▶ [TASK DESCRIPTION]
Extend the profile of Queen Rania of Jordan with the next few paragraphs, picking up right after its final sentence.

▶ [EXCERPTED PASSAGE]
* * * * * * *

The new queen of Jordan is young, tall, beautiful, smart, and determined to right the wrongs of her country.
Queen Rania's coronation was never supposed to occur. When, at age 22, Rania Al-Yasin married Prince Abdullah of Jordan — King Hussein's eldest son by a wife he had divorced years before — her new husband was simply one prince among many. Rania was a commoner, from a Palestinian refugee family, no less. Her husband's father was on the throne with his fourth wife, American-born Lisa Halaby, known as Queen Noor, beside him. Hussein's dull and courtly brother, Hassan, was crown prince.

During the six years between their marriage and King Hussein's death in 1999, Rania and Abdullah were just attractive young royals about Amman, Jordan's capital. They were peripheral to local gossip, not particularly notable except for the fact that Abdullah, an army man who loves flying and driving fast cars, had stopped his fabled womanizing, and Rania was very, very pretty. And now they were very, very married. Almost a year to the day after their wedding, their first child, whom they named for his grandfather, was born. King Hussein loved baby Hussein, eldest son of his eldest son.

On his deathbed, King Hussein switched the long-accepted line of dynastic succession, bypassing Hassan and making Abdullah crown prince instead. Two weeks later, the king was dead and Abdullah, who had just turned 37, became the new king.

* * * * * * *

[Data entries]
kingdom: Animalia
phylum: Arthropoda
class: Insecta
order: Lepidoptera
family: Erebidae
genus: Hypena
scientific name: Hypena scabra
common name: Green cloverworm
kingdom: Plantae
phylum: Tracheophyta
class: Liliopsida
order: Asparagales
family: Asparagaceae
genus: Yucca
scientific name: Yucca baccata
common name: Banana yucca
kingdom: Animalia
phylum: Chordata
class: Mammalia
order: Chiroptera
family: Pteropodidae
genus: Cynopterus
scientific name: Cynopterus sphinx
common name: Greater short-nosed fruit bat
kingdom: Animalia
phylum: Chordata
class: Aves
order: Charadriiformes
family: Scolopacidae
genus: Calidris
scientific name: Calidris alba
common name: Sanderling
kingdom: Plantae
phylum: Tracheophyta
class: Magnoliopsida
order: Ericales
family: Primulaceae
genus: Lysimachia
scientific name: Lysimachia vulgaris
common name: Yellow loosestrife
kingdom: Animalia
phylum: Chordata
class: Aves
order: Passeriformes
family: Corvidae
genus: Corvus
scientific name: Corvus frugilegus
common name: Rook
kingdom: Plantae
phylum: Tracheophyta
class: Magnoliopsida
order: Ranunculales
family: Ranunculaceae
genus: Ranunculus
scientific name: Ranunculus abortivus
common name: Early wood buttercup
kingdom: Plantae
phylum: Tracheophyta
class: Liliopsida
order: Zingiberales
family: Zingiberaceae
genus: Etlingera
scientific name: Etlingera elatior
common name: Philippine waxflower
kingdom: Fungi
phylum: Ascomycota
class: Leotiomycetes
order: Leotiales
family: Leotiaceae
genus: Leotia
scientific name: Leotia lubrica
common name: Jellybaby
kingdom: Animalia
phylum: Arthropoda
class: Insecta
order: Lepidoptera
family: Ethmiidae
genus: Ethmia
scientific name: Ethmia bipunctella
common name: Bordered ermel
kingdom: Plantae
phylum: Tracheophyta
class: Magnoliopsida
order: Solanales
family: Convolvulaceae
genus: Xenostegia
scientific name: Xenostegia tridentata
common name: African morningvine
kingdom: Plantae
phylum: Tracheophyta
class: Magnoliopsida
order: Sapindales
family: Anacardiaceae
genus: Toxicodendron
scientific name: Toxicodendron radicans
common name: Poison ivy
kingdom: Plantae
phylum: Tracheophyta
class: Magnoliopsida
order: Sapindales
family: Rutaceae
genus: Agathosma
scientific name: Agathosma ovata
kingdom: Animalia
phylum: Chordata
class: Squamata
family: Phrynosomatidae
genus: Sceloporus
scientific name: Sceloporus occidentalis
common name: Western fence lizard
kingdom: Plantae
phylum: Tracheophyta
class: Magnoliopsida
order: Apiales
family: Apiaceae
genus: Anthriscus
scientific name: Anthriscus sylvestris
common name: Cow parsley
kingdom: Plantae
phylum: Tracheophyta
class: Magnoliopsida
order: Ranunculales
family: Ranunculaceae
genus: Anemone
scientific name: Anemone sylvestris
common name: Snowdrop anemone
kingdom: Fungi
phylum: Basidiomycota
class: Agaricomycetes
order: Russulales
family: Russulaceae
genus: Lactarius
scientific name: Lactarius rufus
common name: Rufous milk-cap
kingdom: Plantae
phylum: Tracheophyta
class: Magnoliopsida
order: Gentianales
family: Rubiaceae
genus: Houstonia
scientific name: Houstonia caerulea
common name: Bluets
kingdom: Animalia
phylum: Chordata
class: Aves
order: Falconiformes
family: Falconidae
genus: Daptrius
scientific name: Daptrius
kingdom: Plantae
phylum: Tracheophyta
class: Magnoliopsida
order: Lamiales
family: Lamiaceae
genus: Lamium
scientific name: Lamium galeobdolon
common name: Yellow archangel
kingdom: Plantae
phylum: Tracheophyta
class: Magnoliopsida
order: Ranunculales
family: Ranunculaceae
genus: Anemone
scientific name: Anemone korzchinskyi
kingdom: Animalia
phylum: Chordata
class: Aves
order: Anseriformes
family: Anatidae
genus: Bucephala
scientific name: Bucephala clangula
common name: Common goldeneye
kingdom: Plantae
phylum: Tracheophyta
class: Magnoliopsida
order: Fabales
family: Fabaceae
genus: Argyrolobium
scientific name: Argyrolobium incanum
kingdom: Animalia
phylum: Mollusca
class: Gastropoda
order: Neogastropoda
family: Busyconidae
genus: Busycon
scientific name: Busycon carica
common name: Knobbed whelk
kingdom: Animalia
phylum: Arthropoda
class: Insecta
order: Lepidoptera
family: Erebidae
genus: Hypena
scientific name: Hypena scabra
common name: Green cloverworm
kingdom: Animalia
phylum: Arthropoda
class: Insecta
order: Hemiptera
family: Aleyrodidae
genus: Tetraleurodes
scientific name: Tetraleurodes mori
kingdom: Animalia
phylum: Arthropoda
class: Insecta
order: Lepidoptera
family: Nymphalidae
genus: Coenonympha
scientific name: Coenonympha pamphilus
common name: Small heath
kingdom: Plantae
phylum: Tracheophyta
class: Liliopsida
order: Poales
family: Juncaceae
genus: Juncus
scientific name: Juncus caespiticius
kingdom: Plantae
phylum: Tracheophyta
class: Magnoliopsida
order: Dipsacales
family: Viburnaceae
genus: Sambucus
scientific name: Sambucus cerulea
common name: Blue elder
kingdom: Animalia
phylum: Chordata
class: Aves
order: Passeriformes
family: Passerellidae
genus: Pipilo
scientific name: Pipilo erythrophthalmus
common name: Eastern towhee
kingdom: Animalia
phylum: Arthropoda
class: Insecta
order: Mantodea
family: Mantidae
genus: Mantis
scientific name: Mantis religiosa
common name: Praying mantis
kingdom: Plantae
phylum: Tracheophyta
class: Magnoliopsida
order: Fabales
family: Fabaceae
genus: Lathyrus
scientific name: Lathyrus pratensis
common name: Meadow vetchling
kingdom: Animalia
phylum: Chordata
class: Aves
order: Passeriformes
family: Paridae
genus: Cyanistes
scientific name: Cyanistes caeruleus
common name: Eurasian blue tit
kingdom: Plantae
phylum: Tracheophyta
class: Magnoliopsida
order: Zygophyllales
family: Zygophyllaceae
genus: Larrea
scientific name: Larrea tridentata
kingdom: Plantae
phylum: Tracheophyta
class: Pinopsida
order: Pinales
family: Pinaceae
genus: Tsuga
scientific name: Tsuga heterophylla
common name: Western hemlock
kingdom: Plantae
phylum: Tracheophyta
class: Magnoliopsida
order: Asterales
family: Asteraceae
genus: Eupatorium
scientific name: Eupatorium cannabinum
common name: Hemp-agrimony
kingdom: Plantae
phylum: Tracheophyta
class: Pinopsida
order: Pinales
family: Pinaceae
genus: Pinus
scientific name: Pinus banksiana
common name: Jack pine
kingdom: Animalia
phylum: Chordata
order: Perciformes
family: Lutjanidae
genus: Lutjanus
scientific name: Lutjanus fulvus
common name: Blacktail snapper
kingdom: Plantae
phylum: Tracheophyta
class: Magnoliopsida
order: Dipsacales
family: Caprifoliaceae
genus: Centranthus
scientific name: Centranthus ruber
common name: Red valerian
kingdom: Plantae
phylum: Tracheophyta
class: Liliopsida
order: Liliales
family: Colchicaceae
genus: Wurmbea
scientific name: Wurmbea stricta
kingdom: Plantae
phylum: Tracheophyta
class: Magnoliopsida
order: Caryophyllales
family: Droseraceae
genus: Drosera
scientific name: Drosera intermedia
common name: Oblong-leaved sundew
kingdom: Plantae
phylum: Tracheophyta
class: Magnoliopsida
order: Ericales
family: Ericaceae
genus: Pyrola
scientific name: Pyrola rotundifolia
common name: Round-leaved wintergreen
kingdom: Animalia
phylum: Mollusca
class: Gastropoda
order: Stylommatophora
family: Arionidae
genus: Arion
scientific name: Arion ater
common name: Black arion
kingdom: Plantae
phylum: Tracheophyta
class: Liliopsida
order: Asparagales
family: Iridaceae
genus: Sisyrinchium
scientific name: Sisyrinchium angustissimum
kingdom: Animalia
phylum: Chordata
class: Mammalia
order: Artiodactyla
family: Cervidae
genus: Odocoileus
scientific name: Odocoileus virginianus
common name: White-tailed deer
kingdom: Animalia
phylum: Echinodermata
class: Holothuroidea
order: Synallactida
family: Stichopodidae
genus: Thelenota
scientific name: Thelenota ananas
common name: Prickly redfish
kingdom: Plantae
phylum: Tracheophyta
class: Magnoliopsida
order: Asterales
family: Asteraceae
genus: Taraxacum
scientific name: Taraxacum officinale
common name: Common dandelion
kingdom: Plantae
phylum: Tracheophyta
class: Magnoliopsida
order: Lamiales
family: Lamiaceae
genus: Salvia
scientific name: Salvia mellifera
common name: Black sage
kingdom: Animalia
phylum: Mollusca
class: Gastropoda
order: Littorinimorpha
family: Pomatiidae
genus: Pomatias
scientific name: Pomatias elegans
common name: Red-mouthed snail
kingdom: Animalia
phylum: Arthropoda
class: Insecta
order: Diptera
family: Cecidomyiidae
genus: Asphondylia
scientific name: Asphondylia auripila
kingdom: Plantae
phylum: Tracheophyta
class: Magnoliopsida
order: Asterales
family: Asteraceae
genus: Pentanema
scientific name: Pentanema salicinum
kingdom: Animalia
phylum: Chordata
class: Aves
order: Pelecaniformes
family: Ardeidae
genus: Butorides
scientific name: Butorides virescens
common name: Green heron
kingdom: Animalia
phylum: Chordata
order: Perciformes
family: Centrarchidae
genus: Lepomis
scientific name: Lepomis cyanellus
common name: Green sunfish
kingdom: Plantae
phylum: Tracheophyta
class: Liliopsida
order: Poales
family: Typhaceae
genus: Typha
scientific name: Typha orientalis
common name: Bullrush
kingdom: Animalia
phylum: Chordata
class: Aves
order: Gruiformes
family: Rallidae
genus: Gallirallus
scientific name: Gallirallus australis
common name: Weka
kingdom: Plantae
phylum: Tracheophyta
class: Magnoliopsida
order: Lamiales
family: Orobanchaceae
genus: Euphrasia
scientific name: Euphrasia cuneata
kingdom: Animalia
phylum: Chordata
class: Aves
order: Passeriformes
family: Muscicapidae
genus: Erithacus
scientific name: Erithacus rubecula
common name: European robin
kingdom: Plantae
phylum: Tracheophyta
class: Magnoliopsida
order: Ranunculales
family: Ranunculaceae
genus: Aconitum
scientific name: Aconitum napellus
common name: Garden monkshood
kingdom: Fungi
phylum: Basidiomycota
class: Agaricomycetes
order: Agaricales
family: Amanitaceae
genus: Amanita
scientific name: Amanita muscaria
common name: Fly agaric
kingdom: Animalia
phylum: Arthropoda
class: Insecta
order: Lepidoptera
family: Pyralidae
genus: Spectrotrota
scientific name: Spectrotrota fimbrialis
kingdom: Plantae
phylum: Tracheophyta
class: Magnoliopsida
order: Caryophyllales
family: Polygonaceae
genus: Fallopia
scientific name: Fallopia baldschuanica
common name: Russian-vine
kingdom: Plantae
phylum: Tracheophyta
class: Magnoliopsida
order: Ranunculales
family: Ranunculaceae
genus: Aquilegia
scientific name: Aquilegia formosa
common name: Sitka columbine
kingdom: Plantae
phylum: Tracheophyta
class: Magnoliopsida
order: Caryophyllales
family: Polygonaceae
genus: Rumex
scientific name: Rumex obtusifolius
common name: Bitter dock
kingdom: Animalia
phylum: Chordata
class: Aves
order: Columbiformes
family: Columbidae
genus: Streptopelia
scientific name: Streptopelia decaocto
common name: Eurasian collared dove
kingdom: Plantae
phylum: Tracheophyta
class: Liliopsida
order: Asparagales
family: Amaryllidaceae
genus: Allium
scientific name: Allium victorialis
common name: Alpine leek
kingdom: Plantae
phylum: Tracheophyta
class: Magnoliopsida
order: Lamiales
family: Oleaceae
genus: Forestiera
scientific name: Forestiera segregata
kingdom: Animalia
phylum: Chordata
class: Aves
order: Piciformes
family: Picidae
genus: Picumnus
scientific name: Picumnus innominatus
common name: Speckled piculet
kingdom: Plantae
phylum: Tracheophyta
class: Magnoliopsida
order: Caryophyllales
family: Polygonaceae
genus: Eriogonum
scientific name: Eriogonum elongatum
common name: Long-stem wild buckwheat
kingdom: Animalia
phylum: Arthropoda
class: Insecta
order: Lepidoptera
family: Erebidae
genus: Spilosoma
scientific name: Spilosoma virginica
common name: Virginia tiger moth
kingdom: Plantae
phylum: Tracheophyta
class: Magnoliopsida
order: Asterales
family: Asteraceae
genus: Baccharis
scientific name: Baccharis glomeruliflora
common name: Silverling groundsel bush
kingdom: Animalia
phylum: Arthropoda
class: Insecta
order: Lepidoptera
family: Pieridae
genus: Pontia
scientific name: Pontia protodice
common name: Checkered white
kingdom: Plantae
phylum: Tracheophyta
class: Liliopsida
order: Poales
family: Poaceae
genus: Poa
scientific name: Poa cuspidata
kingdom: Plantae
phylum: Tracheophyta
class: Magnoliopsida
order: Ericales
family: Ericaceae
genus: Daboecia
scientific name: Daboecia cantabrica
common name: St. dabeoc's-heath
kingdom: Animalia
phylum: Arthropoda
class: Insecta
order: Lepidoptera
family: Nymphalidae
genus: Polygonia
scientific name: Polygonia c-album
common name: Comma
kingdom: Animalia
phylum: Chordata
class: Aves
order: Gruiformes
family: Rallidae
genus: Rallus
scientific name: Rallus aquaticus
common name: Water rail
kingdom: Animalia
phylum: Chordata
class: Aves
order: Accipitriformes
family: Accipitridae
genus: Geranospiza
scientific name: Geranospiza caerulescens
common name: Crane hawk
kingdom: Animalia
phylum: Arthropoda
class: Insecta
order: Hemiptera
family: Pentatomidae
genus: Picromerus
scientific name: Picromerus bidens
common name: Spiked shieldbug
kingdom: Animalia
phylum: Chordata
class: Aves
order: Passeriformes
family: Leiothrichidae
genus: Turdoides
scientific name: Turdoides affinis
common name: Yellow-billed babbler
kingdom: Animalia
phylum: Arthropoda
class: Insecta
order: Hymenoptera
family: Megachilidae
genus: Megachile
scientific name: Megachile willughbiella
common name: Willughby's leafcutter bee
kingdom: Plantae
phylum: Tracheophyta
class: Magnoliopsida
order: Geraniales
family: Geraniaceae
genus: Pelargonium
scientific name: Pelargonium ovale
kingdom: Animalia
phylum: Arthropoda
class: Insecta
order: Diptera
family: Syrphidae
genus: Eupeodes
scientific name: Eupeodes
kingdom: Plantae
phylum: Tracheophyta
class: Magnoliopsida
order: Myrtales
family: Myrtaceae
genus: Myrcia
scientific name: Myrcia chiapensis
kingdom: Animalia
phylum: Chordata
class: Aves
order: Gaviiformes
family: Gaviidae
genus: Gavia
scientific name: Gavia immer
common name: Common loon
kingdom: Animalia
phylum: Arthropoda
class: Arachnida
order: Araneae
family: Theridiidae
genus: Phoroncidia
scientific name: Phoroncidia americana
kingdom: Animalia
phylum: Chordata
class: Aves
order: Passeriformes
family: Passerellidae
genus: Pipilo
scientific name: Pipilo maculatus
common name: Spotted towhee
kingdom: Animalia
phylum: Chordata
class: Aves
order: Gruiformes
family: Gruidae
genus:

* * * * * * *

▶ [ANSWER TO THE EXERCISE]
"It was a big shock to me," says Rania, opening her wide eyes wider. "First of all, to lose the king, whom we all loved so much. And then, the other thing." Hussein's death at the age of 63 and the new succession came as shocks to all of Jordan, but people gathered happily in the streets for the coronation of the young, vital king, and camels bearing high-ranking soldiers bowed to their knees for him. The elegant new queen was correctly restrained yet charming and welcoming. She looked like a royal Arab fantasy in her traditional embroidered dress. (Although Queen Noor retained her title, it is now more of an affectionate honorific than an official designation. Noor's son, Prince Hamzah, is next in line to the throne—a line of succession that could change as Prince Hussein matures.)

Two years later Queen Rania has traveled the planet, from small villages in Kosovo to Washington, D.C. She has met with some of the world's most important people.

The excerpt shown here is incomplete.